Limb landmark coordinates ::

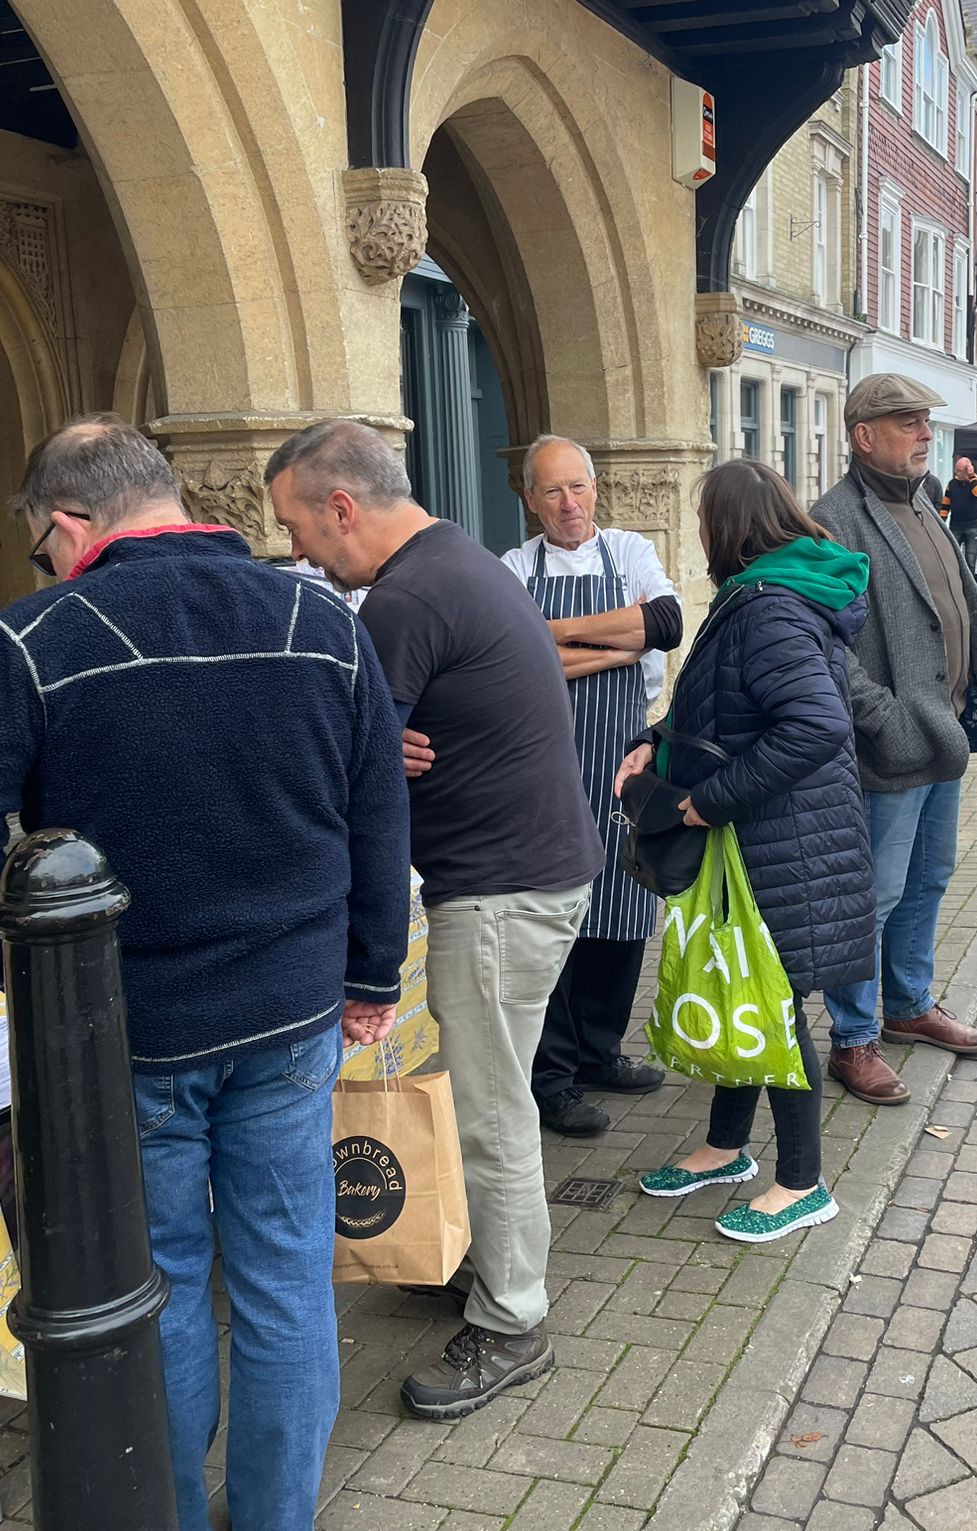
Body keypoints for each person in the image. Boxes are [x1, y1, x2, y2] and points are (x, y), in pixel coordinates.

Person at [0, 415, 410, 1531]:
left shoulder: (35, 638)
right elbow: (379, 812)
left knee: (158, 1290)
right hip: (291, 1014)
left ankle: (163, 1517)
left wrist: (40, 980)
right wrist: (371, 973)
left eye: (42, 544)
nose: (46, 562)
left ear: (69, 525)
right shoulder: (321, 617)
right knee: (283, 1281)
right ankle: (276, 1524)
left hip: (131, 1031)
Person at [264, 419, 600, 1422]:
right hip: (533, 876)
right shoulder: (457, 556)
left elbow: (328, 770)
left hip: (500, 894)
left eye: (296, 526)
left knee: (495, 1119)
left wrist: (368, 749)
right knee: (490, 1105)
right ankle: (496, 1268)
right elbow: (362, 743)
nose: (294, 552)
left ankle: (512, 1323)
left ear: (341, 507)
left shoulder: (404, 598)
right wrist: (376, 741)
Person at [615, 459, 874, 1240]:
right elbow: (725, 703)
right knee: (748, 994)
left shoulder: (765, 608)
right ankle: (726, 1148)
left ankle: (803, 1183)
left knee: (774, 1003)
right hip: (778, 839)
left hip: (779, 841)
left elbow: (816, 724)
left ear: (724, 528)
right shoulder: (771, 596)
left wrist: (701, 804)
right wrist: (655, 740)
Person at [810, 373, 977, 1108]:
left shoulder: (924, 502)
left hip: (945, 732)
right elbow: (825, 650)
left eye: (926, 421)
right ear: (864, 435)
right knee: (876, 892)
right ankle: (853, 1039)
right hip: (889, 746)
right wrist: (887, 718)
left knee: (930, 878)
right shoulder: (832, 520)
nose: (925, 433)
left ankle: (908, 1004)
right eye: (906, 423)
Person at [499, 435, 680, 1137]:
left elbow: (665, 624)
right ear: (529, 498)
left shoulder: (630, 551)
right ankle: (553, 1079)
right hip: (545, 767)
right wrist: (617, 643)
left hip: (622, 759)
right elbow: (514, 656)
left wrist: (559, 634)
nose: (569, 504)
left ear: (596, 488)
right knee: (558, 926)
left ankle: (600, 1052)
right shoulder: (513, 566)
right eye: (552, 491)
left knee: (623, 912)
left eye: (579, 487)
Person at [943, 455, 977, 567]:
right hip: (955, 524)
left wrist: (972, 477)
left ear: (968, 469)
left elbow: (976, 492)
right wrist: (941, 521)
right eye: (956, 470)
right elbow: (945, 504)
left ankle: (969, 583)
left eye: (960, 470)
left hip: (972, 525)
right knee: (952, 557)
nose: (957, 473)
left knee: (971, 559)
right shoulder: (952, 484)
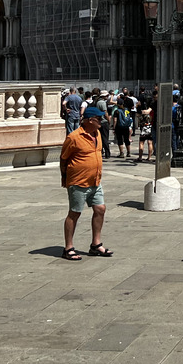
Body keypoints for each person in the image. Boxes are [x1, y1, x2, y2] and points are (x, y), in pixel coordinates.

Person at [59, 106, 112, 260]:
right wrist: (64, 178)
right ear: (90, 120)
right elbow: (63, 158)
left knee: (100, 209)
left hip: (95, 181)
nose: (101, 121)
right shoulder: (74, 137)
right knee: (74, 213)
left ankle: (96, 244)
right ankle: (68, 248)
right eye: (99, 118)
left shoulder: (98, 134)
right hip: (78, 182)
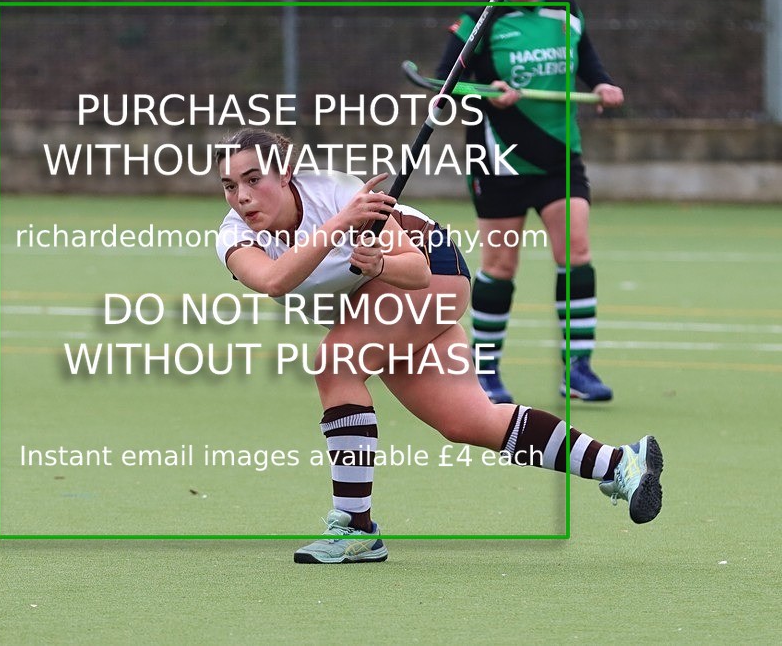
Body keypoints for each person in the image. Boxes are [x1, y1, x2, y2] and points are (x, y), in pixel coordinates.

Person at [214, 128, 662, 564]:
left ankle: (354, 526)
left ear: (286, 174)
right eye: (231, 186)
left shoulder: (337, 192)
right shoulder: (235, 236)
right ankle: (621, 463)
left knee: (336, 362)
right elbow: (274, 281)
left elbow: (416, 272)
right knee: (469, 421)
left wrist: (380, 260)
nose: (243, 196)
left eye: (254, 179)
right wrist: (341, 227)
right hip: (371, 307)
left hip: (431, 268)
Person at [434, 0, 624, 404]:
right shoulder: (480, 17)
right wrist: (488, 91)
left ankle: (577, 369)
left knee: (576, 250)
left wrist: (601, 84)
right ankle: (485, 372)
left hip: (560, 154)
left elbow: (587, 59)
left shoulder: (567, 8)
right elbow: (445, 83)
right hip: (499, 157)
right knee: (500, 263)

* * *

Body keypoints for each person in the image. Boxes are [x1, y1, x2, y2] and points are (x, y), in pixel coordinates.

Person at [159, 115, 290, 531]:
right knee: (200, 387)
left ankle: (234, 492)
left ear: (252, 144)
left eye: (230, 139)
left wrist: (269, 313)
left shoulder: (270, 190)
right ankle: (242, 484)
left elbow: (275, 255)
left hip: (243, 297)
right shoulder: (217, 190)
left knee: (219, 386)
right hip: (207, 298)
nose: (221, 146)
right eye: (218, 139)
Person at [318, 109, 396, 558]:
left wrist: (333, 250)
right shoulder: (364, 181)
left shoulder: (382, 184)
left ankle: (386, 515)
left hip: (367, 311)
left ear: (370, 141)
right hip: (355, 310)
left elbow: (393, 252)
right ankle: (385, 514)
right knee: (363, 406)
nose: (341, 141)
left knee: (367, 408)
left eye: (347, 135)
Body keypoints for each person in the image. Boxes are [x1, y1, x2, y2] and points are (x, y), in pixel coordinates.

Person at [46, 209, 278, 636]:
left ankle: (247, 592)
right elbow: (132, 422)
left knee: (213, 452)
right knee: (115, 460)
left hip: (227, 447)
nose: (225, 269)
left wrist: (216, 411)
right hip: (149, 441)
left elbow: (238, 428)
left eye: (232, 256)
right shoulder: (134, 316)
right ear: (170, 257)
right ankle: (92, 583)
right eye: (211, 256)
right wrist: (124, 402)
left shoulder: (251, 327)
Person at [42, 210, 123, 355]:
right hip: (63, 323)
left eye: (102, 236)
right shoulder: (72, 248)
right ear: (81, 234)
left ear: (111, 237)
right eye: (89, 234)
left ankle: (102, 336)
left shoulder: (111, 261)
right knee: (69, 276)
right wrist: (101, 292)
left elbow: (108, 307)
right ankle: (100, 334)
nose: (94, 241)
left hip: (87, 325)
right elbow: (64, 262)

Task directions :: Go to the line above that has "left hip: (622, 759)" and copy exactly from there down to the line that has "right ankle: (68, 248)", both included. Leave the pictures out.

Answer to this problem ::
left hip: (622, 759)
right elbow: (514, 656)
left wrist: (559, 634)
nose: (569, 504)
left ear: (596, 488)
right knee: (558, 926)
left ankle: (600, 1052)
right shoulder: (513, 566)
right eye: (552, 491)
left knee: (623, 912)
left eye: (579, 487)
Person at [943, 455, 977, 567]:
right hip: (955, 524)
left wrist: (972, 477)
left ear: (968, 469)
left elbow: (976, 492)
right wrist: (941, 521)
right eye: (956, 470)
right elbow: (945, 504)
left ankle: (969, 583)
left eye: (960, 470)
left hip: (972, 525)
right knee: (952, 557)
nose: (957, 473)
left knee: (971, 559)
right shoulder: (952, 484)
Body keypoints for each person in the image. Boxes are [x1, y1, x2, y2] and points are (x, y), in pixel coordinates.

Person at [59, 106, 112, 260]:
right wrist: (64, 178)
right ear: (90, 120)
right elbow: (63, 158)
left knee: (100, 209)
left hip: (95, 181)
nose: (101, 121)
right shoulder: (74, 137)
right knee: (74, 213)
left ankle: (96, 244)
right ankle: (68, 248)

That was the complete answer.